Bridging Economics and Data Science - calcsam
https://medium.com/about-data/9351f95863e0

======
zissou
I'd encourage any economist that has a knack for programming to really put in
some time towards the area. I've owned econpy.org for about 3 years now
(although I haven't updated it in a long time). I also own economics.io and
run econpy.blogspot.com.

It's much easier (relatively speaking) for an economist to pick up some
programming than it is for a programmer to pick up some economics. Economists
are already familiar with the types of questions that are important to
economists, and more importantly, how to frame them. The trouble with
economics is that you can't just pick it up overnight as it is a way of
thinking more than it is a tool set. Programming on the other hand is
something that you can "get working" overnight (economic programmers don't
need to be algorithmic theorists -- they just need to be really good at
getting/scraping data and organizing it so they can run analyses on it).
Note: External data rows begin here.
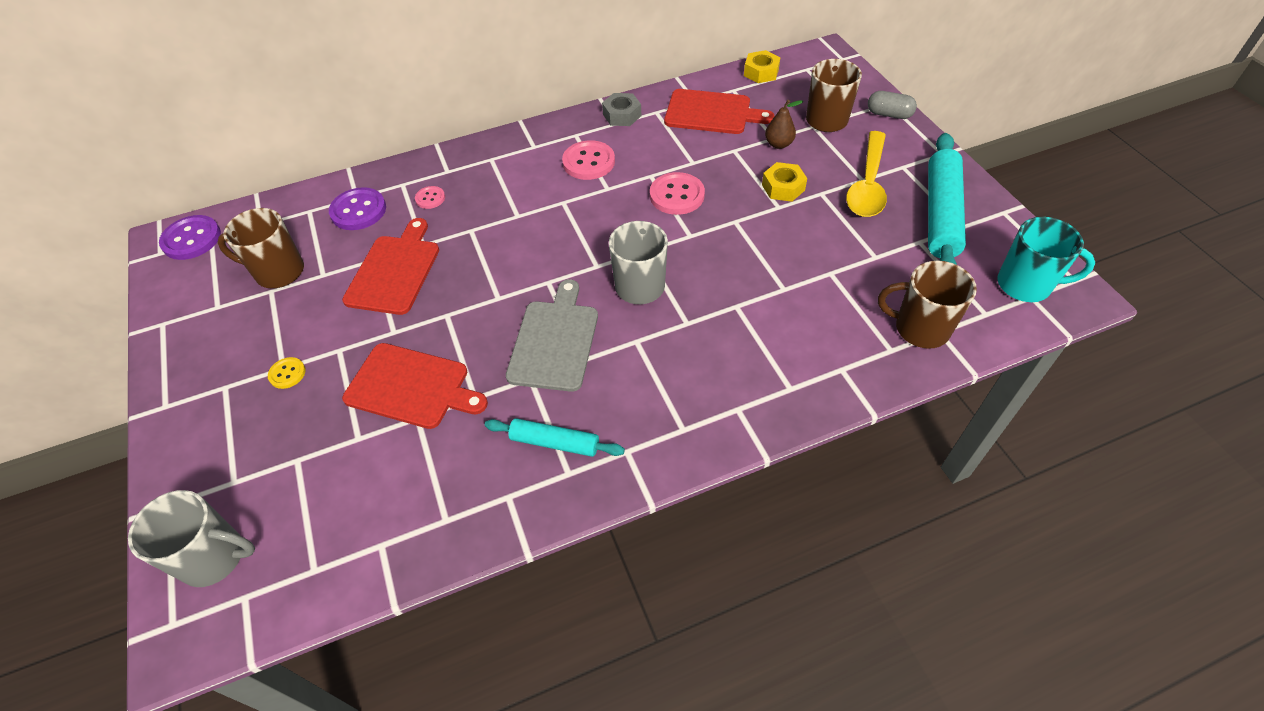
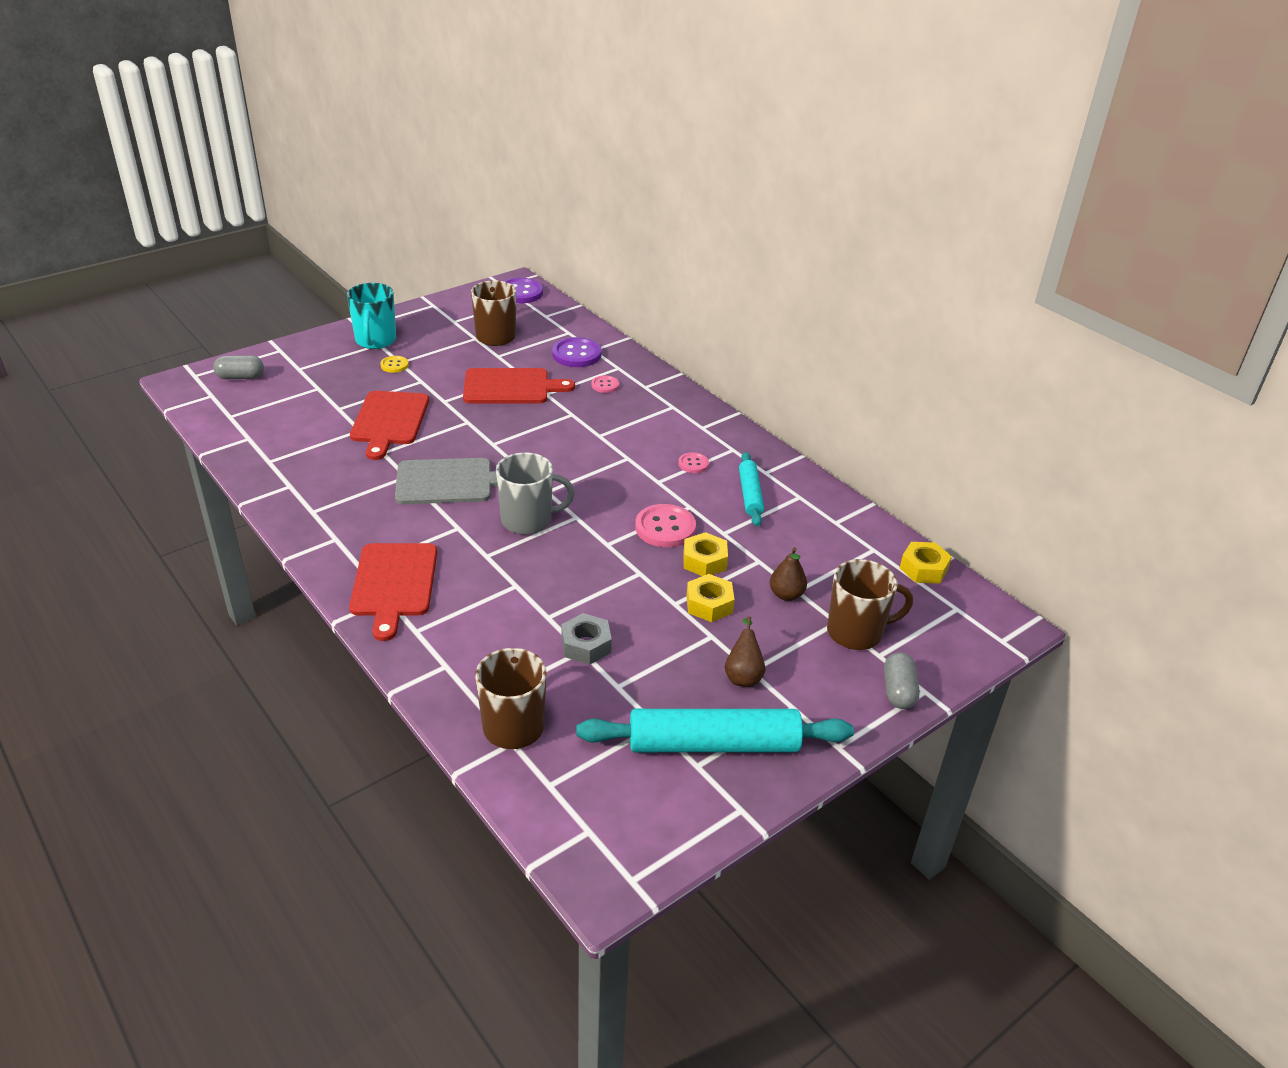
camera: 70 degrees right, 15 degrees down
grey mug [128,490,255,587] -> grey capsule [213,355,264,379]
turquoise rolling pin [485,418,625,457] -> turquoise rolling pin moved to [739,452,764,527]
pink button [562,140,615,180] -> pink button [678,452,709,473], size x0.54
grey nut [602,93,641,126] -> grey nut moved to [561,613,612,665]
red cutting board [664,89,774,134] -> red cutting board moved to [349,543,437,641]
yellow spoon [846,131,887,217] -> brown pear [725,616,765,687]
turquoise mug [997,217,1095,302] -> turquoise mug moved to [347,283,396,349]
none -> yellow nut [683,532,728,576]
Over a year ago, I dropped out of my PhD program in economics because I was
not at a school that was going to allow me to do the econ/cs type work I was
working on. Leaving my PhD program was one the best things I ever did because
it has allowed me to pursue whatever I want to do with the skills I've
acquired.

The problem with academic economics is that the data most economists use is so
bad and outdated -- such as data from FRED, BLS, and other publicly available
sources where everyone and their uncle can download the same CSV dataset that
was aggregated by some government employee. The race then is to see who can
put together the most elegant econometric model to handle all the issues with
the data. The rules of the game change when you create your own dataset and
thus have control over while variables to include, the aggregation, the
frequency, etc.

Long story short, if you are an economist wanting to do programming, learn to
adapt those skills in academia (best way is to find a great advisor -- if
there isn't one in your economics department, check the business school as
bschool professors are often much more open to highly empirical analyses and
care [marginally] less about getting the theory perfect). Or, if you want an
easier lifestyle that is much more rewarding, ditch academia for the private
sector. You'll find the economists in the private sector to be much more
knowledgeable about cutting edge technologies and willing to listen and learn
from what you have to say.

------
porter
I have an econ/finance degree and also worked for several years in finance.
Then I quit my job and learned how to code. Now I have a web app with a paying
and growing customer base. Knowing how to program will give you special powers
when combined with your econ background. Congrats!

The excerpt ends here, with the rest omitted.